▶ [Recorded data]

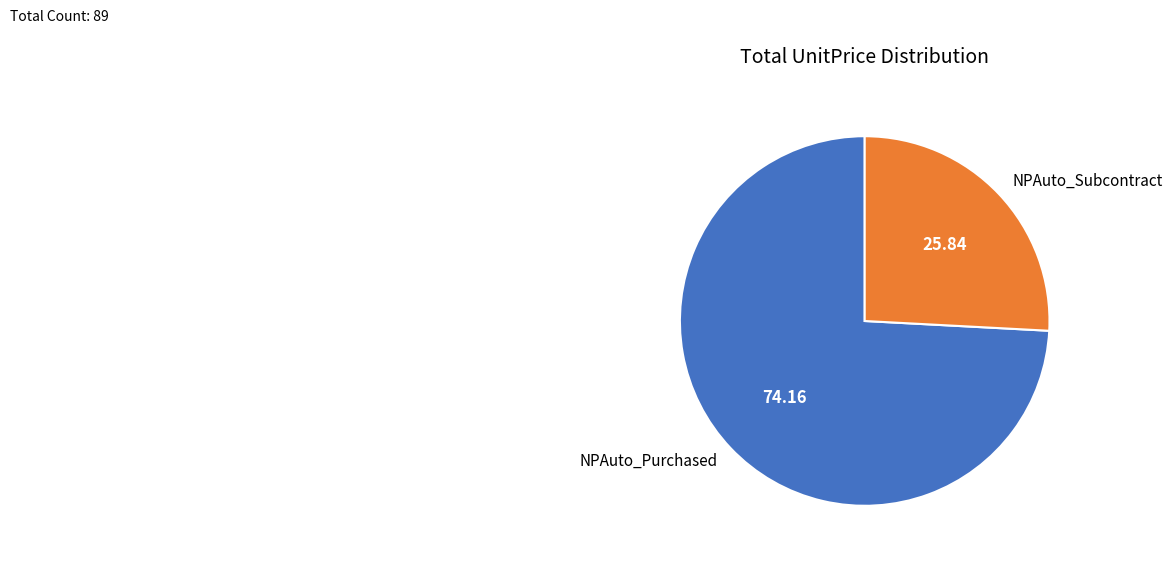

What is the smallest slice in the pie chart?

NPAuto_Subcontract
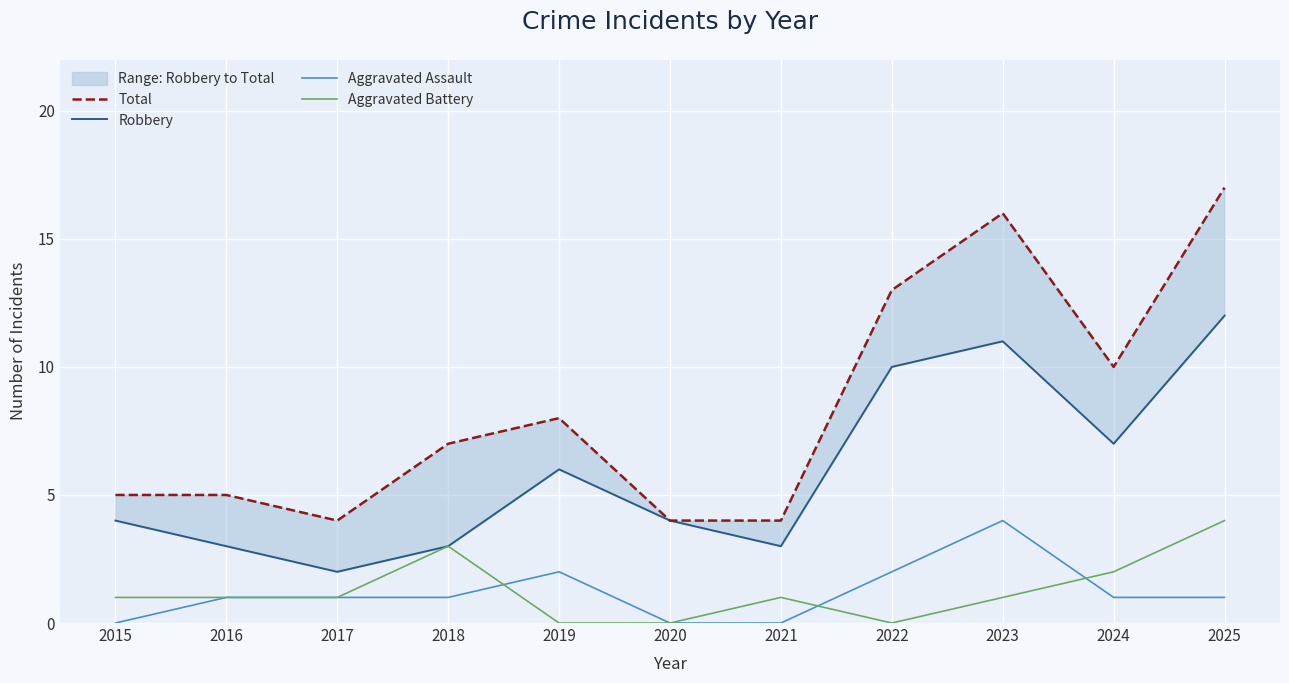

Between 2022 and 2025, which series saw the biggest shift?

Total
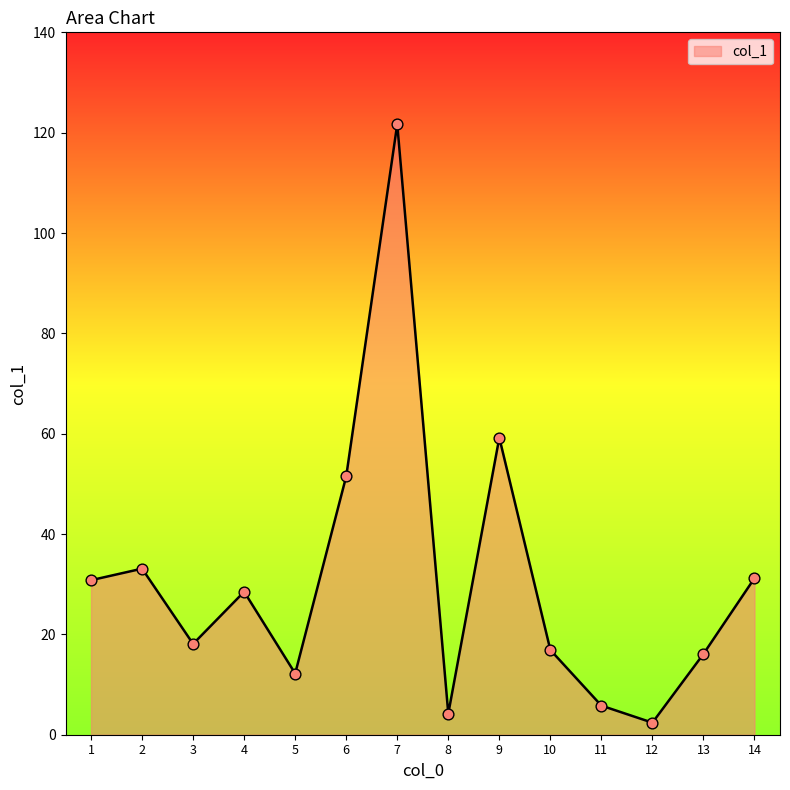

Between 1 and 5, which is larger?

1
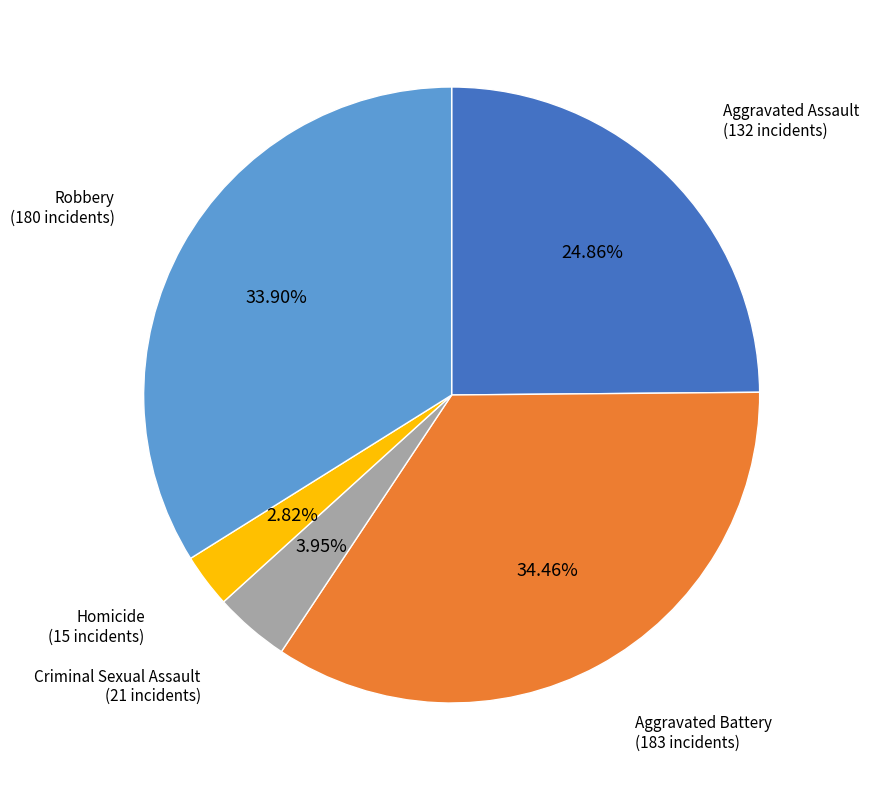

Between Robbery and Criminal Sexual Assault, which is larger?

Robbery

▶ [Exercise description] Write out every item above word for word, leaving out the pictures.

▶ [Response for this exercise]
What is the smallest slice in the pie chart?

NPAuto_Subcontract

Between 2022 and 2025, which series saw the biggest shift?

Total

Between 1 and 5, which is larger?

1

Between Robbery and Criminal Sexual Assault, which is larger?

Robbery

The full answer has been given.